Die Forderung nach einer Mietpreisbremse war bereits eine Wahlkampfaussage der Bundes-SPD, die maßgeblich von den Hamburger Genossen initiiert worden war. „Die Mietpreisbremse ist wichtig für Hamburg, Wohnen muss auch für Normalverdiener bezahlbar sein“, sagt SPD-Politiker Kienscherf. Es gehe darum, drastische Preissprünge bei Wiedervermietungen zu verhindern. Der immer noch angespannte Wohnungsmarkt erlaube es Vermietern aktuell, fast jeden Preis zu verlangen. „Preissprünge von bis zu 50 Prozent sind keine Seltenheit – und zwar unabhängig davon, ob Sanierungsmaßnahmen durchgeführt wurden oder nicht“, sagt Kienscherf. Die Ausnahme für Neubauten sei akzeptabel. Investitionen in den Wohnungsbau, wie vielfach befürchtet, würden so nicht gehemmt.

Auch der SPD-Fraktionschef im Bundestag, Thomas Oppermann, verteidigt den Kompromiss: „Der effektivste Mieterschutz ist ein ausreichendes Angebot an Wohnungen“, sagt er. CDU/CSU-Fraktionschef Volker Kauder begrüßt den Gesetzesentwurf ebenfalls. Man habe so einen „Mittelweg“ zwischen Regulierung und Anreizen für Investoren gefunden.

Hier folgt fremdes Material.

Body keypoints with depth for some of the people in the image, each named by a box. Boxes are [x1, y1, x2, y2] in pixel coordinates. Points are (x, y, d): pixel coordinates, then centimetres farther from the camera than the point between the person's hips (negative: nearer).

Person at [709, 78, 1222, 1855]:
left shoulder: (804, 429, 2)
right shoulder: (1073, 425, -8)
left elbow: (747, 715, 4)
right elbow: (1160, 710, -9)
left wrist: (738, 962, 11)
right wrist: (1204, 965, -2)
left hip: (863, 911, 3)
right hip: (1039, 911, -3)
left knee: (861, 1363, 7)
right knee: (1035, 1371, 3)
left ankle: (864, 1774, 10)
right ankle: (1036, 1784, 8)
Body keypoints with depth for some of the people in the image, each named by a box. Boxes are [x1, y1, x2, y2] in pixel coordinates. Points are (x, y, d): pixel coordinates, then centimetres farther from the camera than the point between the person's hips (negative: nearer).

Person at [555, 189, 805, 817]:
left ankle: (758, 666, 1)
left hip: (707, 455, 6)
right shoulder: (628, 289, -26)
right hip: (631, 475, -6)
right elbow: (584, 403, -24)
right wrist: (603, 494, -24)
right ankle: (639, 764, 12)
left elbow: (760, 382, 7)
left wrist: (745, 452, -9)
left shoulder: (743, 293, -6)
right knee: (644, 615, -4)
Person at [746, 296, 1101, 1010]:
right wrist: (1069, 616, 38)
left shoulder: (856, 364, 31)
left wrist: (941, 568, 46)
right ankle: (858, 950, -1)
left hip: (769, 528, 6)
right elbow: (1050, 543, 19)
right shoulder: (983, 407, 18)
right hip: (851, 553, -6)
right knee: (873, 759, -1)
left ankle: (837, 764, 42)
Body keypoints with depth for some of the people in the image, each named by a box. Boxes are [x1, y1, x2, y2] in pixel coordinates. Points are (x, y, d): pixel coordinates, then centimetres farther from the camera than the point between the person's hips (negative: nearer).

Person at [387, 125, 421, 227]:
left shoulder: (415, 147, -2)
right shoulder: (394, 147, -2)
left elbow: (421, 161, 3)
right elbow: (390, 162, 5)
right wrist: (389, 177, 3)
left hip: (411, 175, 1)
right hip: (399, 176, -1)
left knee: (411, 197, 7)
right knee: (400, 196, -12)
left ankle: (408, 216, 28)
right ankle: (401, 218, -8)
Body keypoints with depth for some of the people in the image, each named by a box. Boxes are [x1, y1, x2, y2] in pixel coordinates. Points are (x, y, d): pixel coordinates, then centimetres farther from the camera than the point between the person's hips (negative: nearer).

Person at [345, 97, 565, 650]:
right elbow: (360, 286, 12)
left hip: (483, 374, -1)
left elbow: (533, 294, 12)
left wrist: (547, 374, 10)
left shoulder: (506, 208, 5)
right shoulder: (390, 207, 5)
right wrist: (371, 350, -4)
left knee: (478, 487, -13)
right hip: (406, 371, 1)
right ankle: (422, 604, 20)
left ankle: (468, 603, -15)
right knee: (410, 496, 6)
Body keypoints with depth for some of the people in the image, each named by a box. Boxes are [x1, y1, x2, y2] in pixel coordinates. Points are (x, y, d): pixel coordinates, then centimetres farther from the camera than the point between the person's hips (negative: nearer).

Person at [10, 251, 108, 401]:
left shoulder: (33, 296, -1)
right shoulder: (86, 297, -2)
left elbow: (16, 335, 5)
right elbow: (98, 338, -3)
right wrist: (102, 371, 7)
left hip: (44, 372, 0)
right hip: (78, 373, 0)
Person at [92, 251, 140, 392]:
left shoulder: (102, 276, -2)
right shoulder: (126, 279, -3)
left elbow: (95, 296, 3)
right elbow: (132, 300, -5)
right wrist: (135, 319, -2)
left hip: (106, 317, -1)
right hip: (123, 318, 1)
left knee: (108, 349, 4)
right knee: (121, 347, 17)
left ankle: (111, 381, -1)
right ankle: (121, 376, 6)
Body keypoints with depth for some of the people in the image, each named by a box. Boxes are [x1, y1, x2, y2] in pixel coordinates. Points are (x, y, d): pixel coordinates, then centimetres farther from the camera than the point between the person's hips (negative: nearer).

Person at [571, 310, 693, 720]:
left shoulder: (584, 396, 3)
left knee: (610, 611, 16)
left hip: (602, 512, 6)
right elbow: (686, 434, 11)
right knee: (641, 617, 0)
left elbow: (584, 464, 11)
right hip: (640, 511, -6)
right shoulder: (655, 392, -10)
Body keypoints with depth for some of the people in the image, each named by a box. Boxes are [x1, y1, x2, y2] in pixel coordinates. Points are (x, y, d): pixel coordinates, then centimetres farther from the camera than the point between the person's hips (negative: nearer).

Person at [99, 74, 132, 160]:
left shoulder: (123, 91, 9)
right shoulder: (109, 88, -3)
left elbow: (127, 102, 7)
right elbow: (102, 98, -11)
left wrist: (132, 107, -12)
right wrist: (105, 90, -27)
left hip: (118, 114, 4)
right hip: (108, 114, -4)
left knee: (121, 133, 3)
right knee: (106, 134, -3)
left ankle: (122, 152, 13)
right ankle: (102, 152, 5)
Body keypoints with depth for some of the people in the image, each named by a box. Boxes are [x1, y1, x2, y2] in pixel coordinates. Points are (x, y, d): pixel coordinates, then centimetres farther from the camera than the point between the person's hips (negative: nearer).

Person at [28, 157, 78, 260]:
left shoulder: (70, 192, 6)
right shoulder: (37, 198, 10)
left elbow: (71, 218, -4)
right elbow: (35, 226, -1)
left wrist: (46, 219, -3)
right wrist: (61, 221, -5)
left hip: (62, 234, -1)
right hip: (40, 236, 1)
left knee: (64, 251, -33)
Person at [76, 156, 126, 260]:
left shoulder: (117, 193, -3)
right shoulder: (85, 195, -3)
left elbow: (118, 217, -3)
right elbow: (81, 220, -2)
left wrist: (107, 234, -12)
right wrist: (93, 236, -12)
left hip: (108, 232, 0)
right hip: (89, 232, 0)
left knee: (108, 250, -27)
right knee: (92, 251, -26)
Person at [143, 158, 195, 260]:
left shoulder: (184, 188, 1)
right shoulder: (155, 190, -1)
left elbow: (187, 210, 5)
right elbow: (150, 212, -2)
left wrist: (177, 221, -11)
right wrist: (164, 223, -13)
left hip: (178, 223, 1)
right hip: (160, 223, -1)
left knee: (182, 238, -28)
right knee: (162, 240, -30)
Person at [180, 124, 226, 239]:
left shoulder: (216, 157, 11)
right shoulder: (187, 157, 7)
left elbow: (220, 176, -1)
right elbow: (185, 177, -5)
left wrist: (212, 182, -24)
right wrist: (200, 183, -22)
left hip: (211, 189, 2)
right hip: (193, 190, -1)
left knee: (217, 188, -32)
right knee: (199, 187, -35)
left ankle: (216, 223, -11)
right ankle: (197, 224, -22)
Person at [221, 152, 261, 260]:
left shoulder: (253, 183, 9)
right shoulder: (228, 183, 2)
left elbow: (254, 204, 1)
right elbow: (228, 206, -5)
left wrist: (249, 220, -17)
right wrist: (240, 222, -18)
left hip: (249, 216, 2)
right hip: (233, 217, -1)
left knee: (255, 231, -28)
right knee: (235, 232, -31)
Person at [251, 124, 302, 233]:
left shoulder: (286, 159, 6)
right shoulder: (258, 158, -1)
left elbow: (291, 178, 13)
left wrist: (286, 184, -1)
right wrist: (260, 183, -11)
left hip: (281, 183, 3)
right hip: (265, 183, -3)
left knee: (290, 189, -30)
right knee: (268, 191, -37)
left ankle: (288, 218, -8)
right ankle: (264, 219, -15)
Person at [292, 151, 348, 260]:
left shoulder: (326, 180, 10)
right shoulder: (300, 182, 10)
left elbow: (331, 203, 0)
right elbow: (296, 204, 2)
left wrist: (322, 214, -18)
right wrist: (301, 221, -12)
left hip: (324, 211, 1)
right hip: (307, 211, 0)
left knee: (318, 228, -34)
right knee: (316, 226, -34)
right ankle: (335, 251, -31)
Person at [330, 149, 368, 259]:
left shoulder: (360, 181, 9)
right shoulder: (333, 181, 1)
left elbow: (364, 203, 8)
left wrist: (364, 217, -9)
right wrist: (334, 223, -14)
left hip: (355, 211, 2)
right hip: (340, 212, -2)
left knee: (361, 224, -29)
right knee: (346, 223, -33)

Bei den Interessenverbänden von Mietern und Immobilienbranche stößt die neue Mietpreisbremse auf unterschiedliche Reaktionen. Der Mieterverein zu Hamburg begrüßt die Neuerung und fordert eine Anwendung für die gesamte Stadt. Die Ausnahme für Neubauten sei hingegen ein „marginales Problem“, sagt sein Vorsitzender Eckard Pahlke. Nach Berechnung des Mietervereins sind knapp 700.000 der 900.000 Wohnungen in Hamburg vermietet, in jeder Zehnten davon gebe es pro Jahr einen Mieterwechsel.

Scharfer Protest kommt hingegen vom Hamburger Grundeigentümerverband. Die Unterscheidung in Neubau- und Bestandswohnung verstoße gegen das Gleichheitsprinzip, sagt sein Vorsitzender Heinrich Stüven und kündigt rechtliche Schritte gegen eine Mietpreisbremse in Hamburg ein. Sie sei lediglich eine „populistische Wahnidee“ und habe nichts mit der Wirklichkeit zu tun. Ein Nachfrageproblem gebe es höchstens in Szenevierteln. Im langjährigen Vergleich seien die Kaltmieten in Hamburg sogar geringer gestiegen als die Inflationsrate. Noch in den 1960er-Jahren habe ein Haushalt ein Drittel seines Nettoeinkommens für die reinen Wohnkosten ausgeben müssen. „Heute beträgt der Anteil im Durchschnitt nur noch 22 Prozent“, sagt Stüven.